Istruzioni |
a. Puoi riscrivere il brano sul coordinamento dei sistemi fiscali dalla parte che si apre con le parole "Il dibattito internazionale" fino a quella che si chiude con "aprono numerosi interrogativi.", mettendo "elusione fiscale aggressiva" al posto di "pianificazione fiscale aggressiva"?
b. Puoi riportare come elenco numerato le righe dei record, dall'inizio fino a quella che contiene "Мы используем файлы" inclusa, saltando le righe vuote e omettendo le indicazioni delle immagini?
**** Estratto pagina
Il dibattito internazionale è oggi governato dalla necessità (rectius desiderabilità) di coordinare i sistemi fiscali dei vari Stati al fine di contrastare la doppia non imposizione e quel fenomeno – di difficile definizione – che va sotto il nome di pianificazione fiscale aggressiva. Tali tematiche hanno acquisito una sempre maggiore attenzione grazie alla spinta di organizzazioni non governative, dell’OCSE e del suo progetto anti BEPS (Base Erosion and Profit Shifting) e dell’Unione Europea. In tale contesto mi sembra si inserisca pienamente la sentenza della Corte di Cassazione n. 25281 del 16 dicembre 2015 che creando un ponte tra la clausola del beneficiario effettivo e la doppia non imposizione offre spunti di riflessione rilevanti che aprono numerosi interrogativi.
********
**** Dati
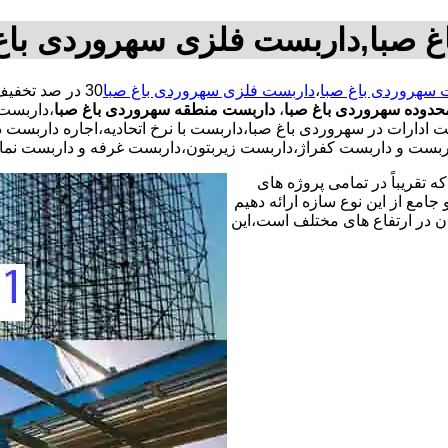
غ صبا,داربست فلزی سهروردی باغ
 سهروردی باغ صبا
،
داربست فلزی سهروردی باغ صبا
دوده سهروردی باغ صبا
،
داربست منطقه سهروردی باغ صبا
،داربست
دارات در سهروردی باغ صبا،داربست با نرخ اتحادیه،اجاره داربست
اربست و داربست کفراژ،داربست زیربتون،داربست غرفه و داربست نم
 تقریباً در تمامی پروژه های
جامع از این نوع سازه ارائه دهیم
ن در ارتفاع های مختلف است،این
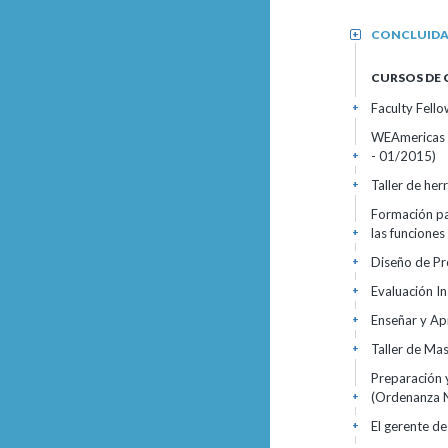
CONCLUID
+
CURSOS DE
Faculty Fell
+
WEAmericas R
- 01/2015)
+
Taller de he
+
Formación pa
las funcione
+
Diseño de P
+
Evaluación In
+
Enseñar y Ap
+
Taller de Ma
+
Preparación 
(Ordenanza N
+
El gerente d
+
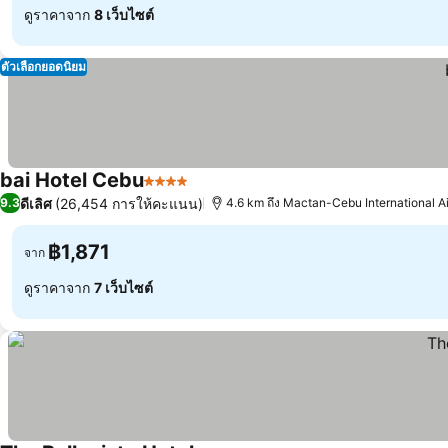
ดูราคาจาก
8 เว็บไซต์
ตัวเลือกยอดนิยม
bai Hotel Cebu
4 ดาว
ดีเลิศ
(26,454 การให้คะแนน)
9.3
4.6 km ถึง Mactan-Cebu International Ai
฿1,871
จาก
ดูราคาจาก
7 เว็บไซต์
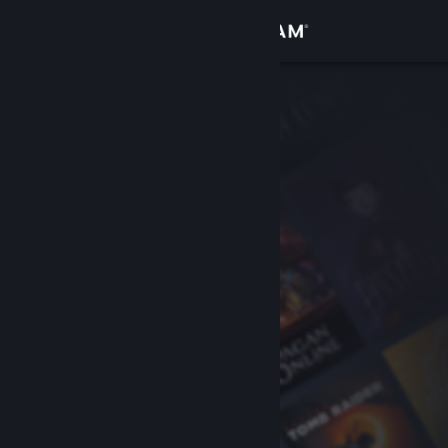
Kirjaudu sisään
Kauppa
Yhteisö
Tietoa
Tuki
Vaihda kieli
Hanki Steam-mobiilisovellus
Näytä työpöytäsivusto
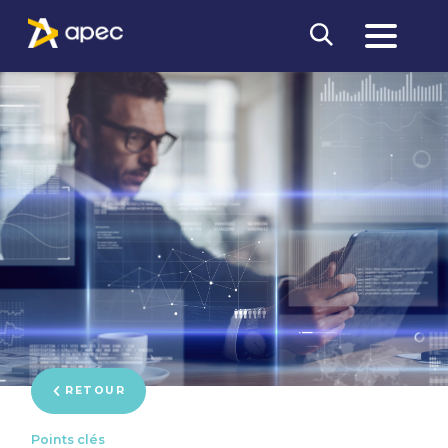
RETOUR
Points clés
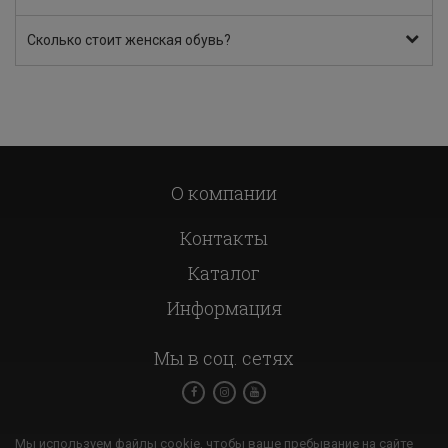
Сколько стоит женская обувь?
О компании
Контакты
Каталог
Информация
Мы в соц. сетях
Мы используем файлы cookie, чтобы ваше пребывание на сайте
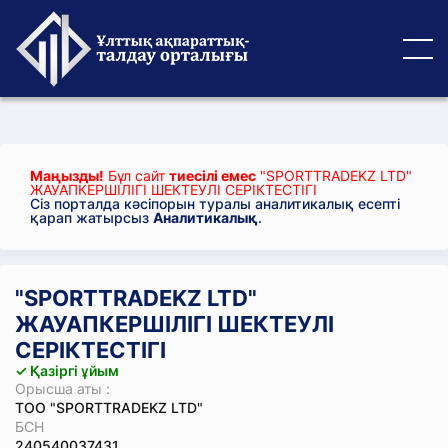
Маңызды!
Бұл сайт
тиесілі емес
"SPORTTRADEKZ LTD"
ЖАУАПКЕРШІЛІГІ ШЕКТЕУЛІ СЕРІКТЕСТІГІ
Сіз порталда кәсіпорын туралы аналитикалық есепті
қарап жатырсыз
Аналитикалық
.
"SPORTTRADEKZ LTD"
ЖАУАПКЕРШІЛІГІ ШЕКТЕУЛІ
СЕРІКТЕСТІГІ
✓ Қазіргі ұйым
Орысша аты :
ТОО "SPORTTRADEKZ LTD"
БСН
240540037431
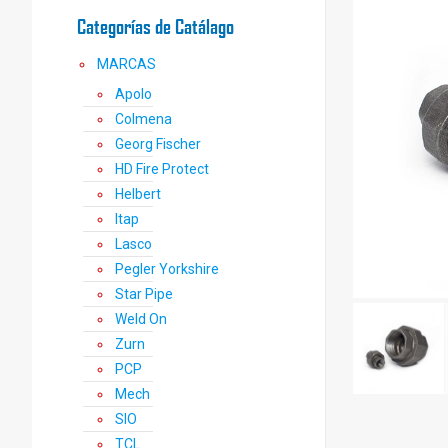
Categorías de Catálago
MARCAS
Apolo
Colmena
Georg Fischer
HD Fire Protect
Helbert
Itap
Lasco
Pegler Yorkshire
Star Pipe
Weld On
Zurn
PCP
Mech
SIO
TCL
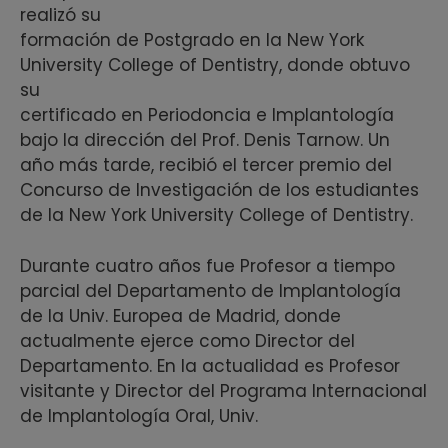
realizó su
formación de Postgrado en la New York
University College of Dentistry, donde obtuvo
su
certificado en Periodoncia e Implantología
bajo la dirección del Prof. Denis Tarnow. Un
año más tarde, recibió el tercer premio del
Concurso de Investigación de los estudiantes
de la New York University College of Dentistry.
Durante cuatro años fue Profesor a tiempo
parcial del Departamento de Implantología
de la Univ. Europea de Madrid, donde
actualmente ejerce como Director del
Departamento. En la actualidad es Profesor
visitante y Director del Programa Internacional
de Implantología Oral, Univ.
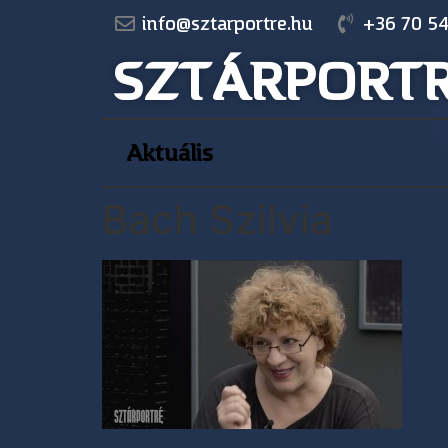
info@sztarportre.hu
+36 70 54
SZTÁRPORT
Aktuális
Bach Szilvia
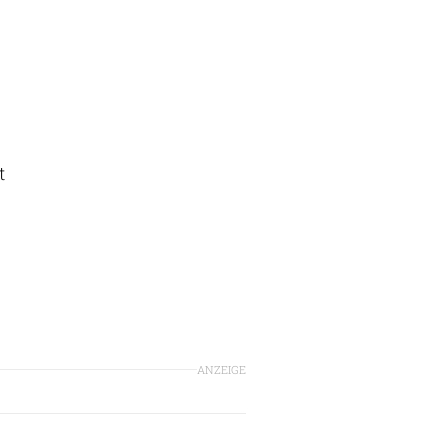
t
ANZEIGE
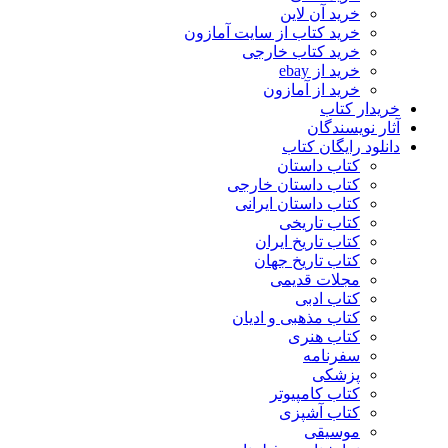
خرید آن لاین
خرید کتاب از سایت آمازون
خرید کتاب خارجی
خرید از ebay
خرید از آمازون
خریدار کتاب
آثار نویسندگان
دانلود رایگان کتاب
کتاب داستان
کتاب داستان خارجی
کتاب داستان ایرانی
کتاب تاریخی
کتاب تاریخ ایران
کتاب تاریخ جهان
مجلات قدیمی
کتاب ادبی
کتاب مذهبی و ادیان
کتاب هنری
سفرنامه
پزشکی
کتاب کامپیوتر
کتاب آشپزی
موسیقی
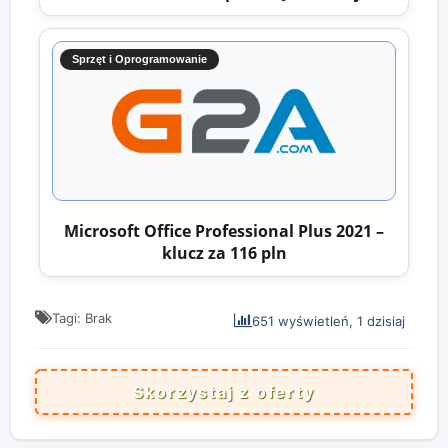
Sprzęt i Oprogramowanie
Microsoft Office Professional Plus 2021 –
klucz za 116 pln
Tagi: Brak
651 wyświetleń, 1 dzisiaj
Skorzystaj z oferty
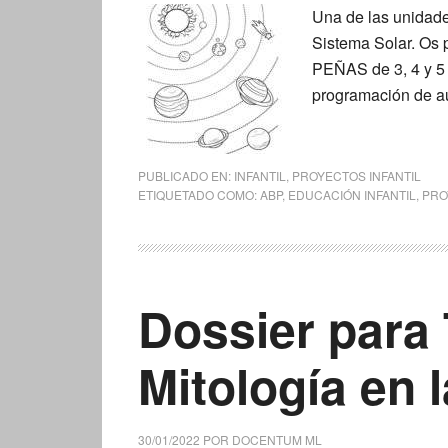
Una de las unidades
Sistema Solar. Os 
PEÑAS de 3, 4 y 5 
programación de 
PUBLICADO EN:
INFANTIL
,
PROYECTOS INFANTIL
ETIQUETADO COMO:
ABP
,
EDUCACIÓN INFANTIL
,
PRO
Dossier para 
Mitología en 
30/01/2022
POR
DOCENTUM ML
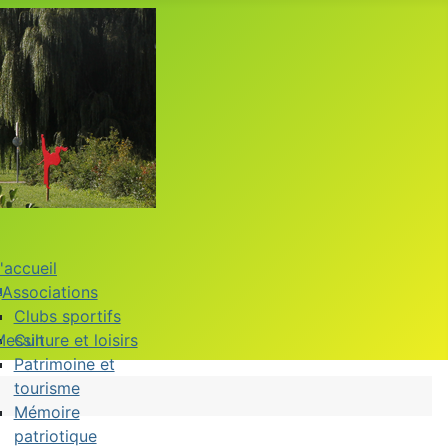
'accueil
Associations
Clubs sportifs
Messin
Culture et loisirs
Patrimoine et
tourisme
Mémoire
patriotique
********
Elenco soluzioni |
a.
Il dibattito internazionale è oggi governato dalla necessità (rectius desiderabilità) di coordinare i sistemi fiscali dei vari Stati al fine di contrastare la doppia non imposizione e quel fenomeno – di difficile definizione – che va sotto il nome di elusione fiscale aggressiva. Tali tematiche hanno acquisito una sempre maggiore attenzione grazie alla spinta di organizzazioni non governative, dell’OCSE e del suo progetto anti BEPS (Base Erosion and Profit Shifting) e dell’Unione Europea. In tale contesto mi sembra si inserisca pienamente la sentenza della Corte di Cassazione n. 25281 del 16 dicembre 2015 che creando un ponte tra la clausola del beneficiario effettivo e la doppia non imposizione offre spunti di riflessione rilevanti che aprono numerosi interrogativi.

b.
1. غ صبا,داربست فلزی سهروردی باغ
2.  سهروردی باغ صبا
3. ،
4. داربست فلزی سهروردی باغ صبا
5. دوده سهروردی باغ صبا
6. ،
7. داربست منطقه سهروردی باغ صبا
8. ،داربست
9. دارات در سهروردی باغ صبا،داربست با نرخ اتحادیه،اجاره داربست
10. اربست و داربست کفراژ،داربست زیربتون،داربست غرفه و داربست نم
11.  تقریباً در تمامی پروژه های
12. جامع از این نوع سازه ارائه دهیم
13. ن در ارتفاع های مختلف است،این
14. CONCLUID
15. +
16. CURSOS DE
17. Faculty Fell
18. +
19. WEAmericas R
20. - 01/2015)
21. +
22. Taller de he
23. +
24. Formación pa
25. las funcione
26. +
27. Diseño de P
28. +
29. Evaluación In
30. +
31. Enseñar y Ap
32. +
33. Taller de Ma
34. +
35. Preparación 
36. (Ordenanza N
37. +
38. El gerente d
39. +
40. ดูราคาจาก
41. 8 เว็บไซต์
42. ตัวเลือกยอดนิยม
43. bai Hotel Cebu
44. 4 ดาว
45. ดีเลิศ
46. (26,454 การให้คะแนน)
47. 9.3
48. 4.6 km ถึง Mactan-Cebu International Ai
49. ฿1,871
50. จาก
51. ดูราคาจาก
52. 7 เว็บไซต์
53. Kirjaudu sisään
54. Kauppa
55. Yhteisö
56. Tietoa
57. Tuki
58. Vaihda kieli
59. Hanki Steam-mobiilisovellus
60. Näytä työpöytäsivusto
61. RETOUR
62. Points clés
63. Сколько стоит женская обувь?
64. О компании
65. Контакты
66. Каталог
67. Информация
68. Мы в соц. сетях
69. Мы используем файлы cookie, чтобы ваше пребывание на сайте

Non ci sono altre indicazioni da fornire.